While only one embodiment of the invention has been described in detail, it will be understood that the invention is not limited thereto or thereby. For example, there may be provided a speed changing mechanical clutch between the motor and the rotary disk so that the speed of the rotary disk is changed by operating an electrical means such as a solenoid in response to the output of the coin flow rate detecting means.

Furthermore, in the above-described, the speed of the coin conveying means is changed by the rotary disk which functions as a speed changing means. Such a speed changing means can also be applied to the endless belt. A speed changing means may be interposed between an additional electric motor provided for the coin conveying means and the coin conveying means.

Claims

1. A constant coin flow rate coin processing apparatus comprising:

a rotary disc for feeding coins by centrifugal force;

a coin passage receiving coins fed from said rotary disc for aligning and conveying said coins;

a coin counting means connected to said coin passage for counting said coins conveyed by said coin passage; and

a speed control means connected to said rotary disc and said coin counting means for controlling the speed of said rotary disc according to the number of coins counted by said coin counting means in a predetermined period for changing the speed of said rotary disc for keeping the rate of coins fed from said rotary disc constant.

2. A constant coin flow rate coin processing apparatus as claimed in claim 1 wherein:

said coin counting means comprises a coin counting wheel adapted to be rotated by the passage of coins conveyed by said coin passage and a generator connected to said coin counting wheel for producing an electrical signal when said coin counting wheel is rotated; and

said speed control means is connected to said generator and comprises a control circuit for controlling the speed of said rotary disc according to said electrical signal.

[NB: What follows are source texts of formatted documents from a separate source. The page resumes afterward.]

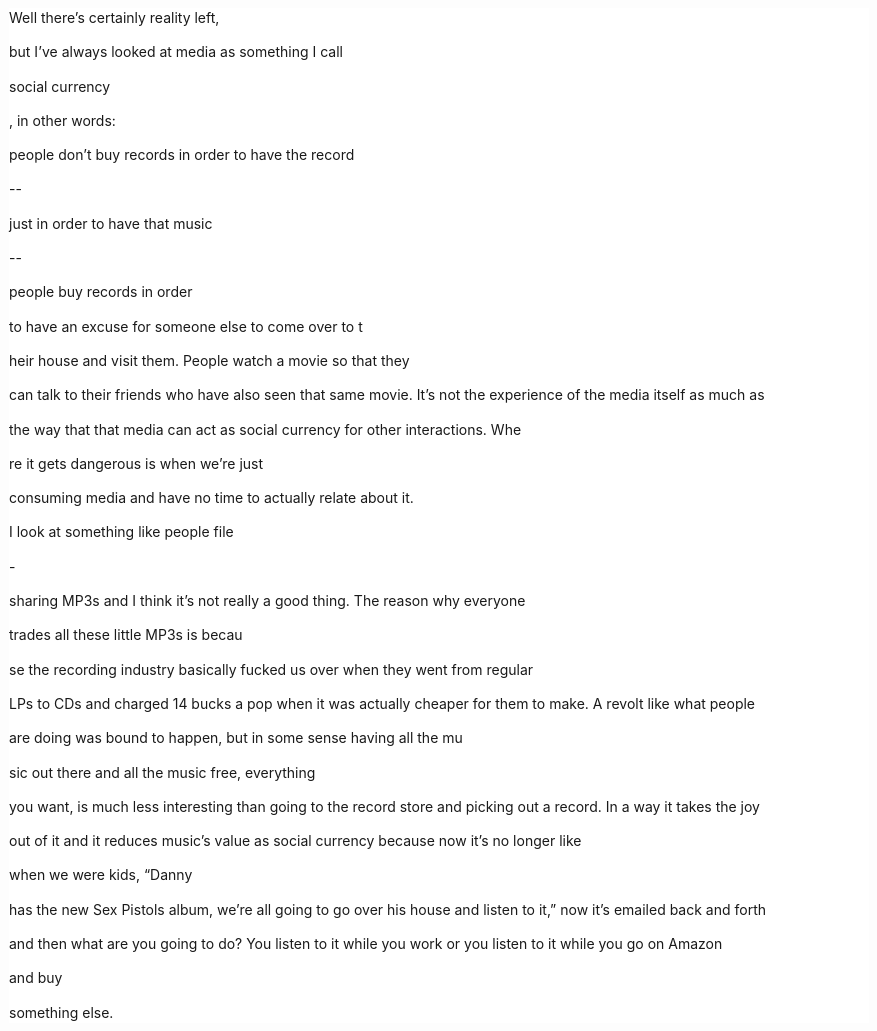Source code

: Well there’s certainly reality left,

but I’ve always looked at media as something I call

social currency

, in other words:

people don’t buy records in order to have the record

\--

just in order to have that music

\--

people buy records in order

to have an excuse for someone else to come over to t

heir house and visit them. People watch a movie so that they

can talk to their friends who have also seen that same movie. It’s not the experience of the media itself as much as

the way that that media can act as social currency for other interactions. Whe

re it gets dangerous is when we’re just

consuming media and have no time to actually relate about it.

I look at something like people file

\-

sharing MP3s and I think it’s not really a good thing. The reason why everyone

trades all these little MP3s is becau

se the recording industry basically fucked us over when they went from regular

LPs to CDs and charged 14 bucks a pop when it was actually cheaper for them to make. A revolt like what people

are doing was bound to happen, but in some sense having all the mu

sic out there and all the music free, everything

you want, is much less interesting than going to the record store and picking out a record. In a way it takes the joy

out of it and it reduces music’s value as social currency because now it’s no longer like

when we were kids, “Danny

has the new Sex Pistols album, we’re all going to go over his house and listen to it,” now it’s emailed back and forth

and then what are you going to do? You listen to it while you work or you listen to it while you go on Amazon

and buy

something else.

3. A constant coin flow rate coin processing apparatus as claimed in claim 1 wherein:

said coin passage comprises a coin conveying means for conveying said coins in said coin passage; and

said speed control means is further connected to said coin conveying means and further comprises a means for controlling the speed of said coin conveying means according to the number of coins counted by said coin counting means in a predetermined period, whereby the rate of coins conveyed by said coin conveying means is kept constant.

4. A constant coin flow rate coin processing apparatus as claimed in claim 1 wherein said speed control means further comprises:

a rotary disc starting and stopping means connected to said rotary disc and said coin counting means for starting said rotary disc when manually actuated and for stopping said rotary disc when said coin counting means fails to count any coins for a predetermined period.

5. A constant coin flow rate coin processing apparatus as claimed in claim 4 wherein said rotary disc starting and stopping means further comprises:

a means for stopping said rotary disc when said coin counting means counts a predetermined number of coins.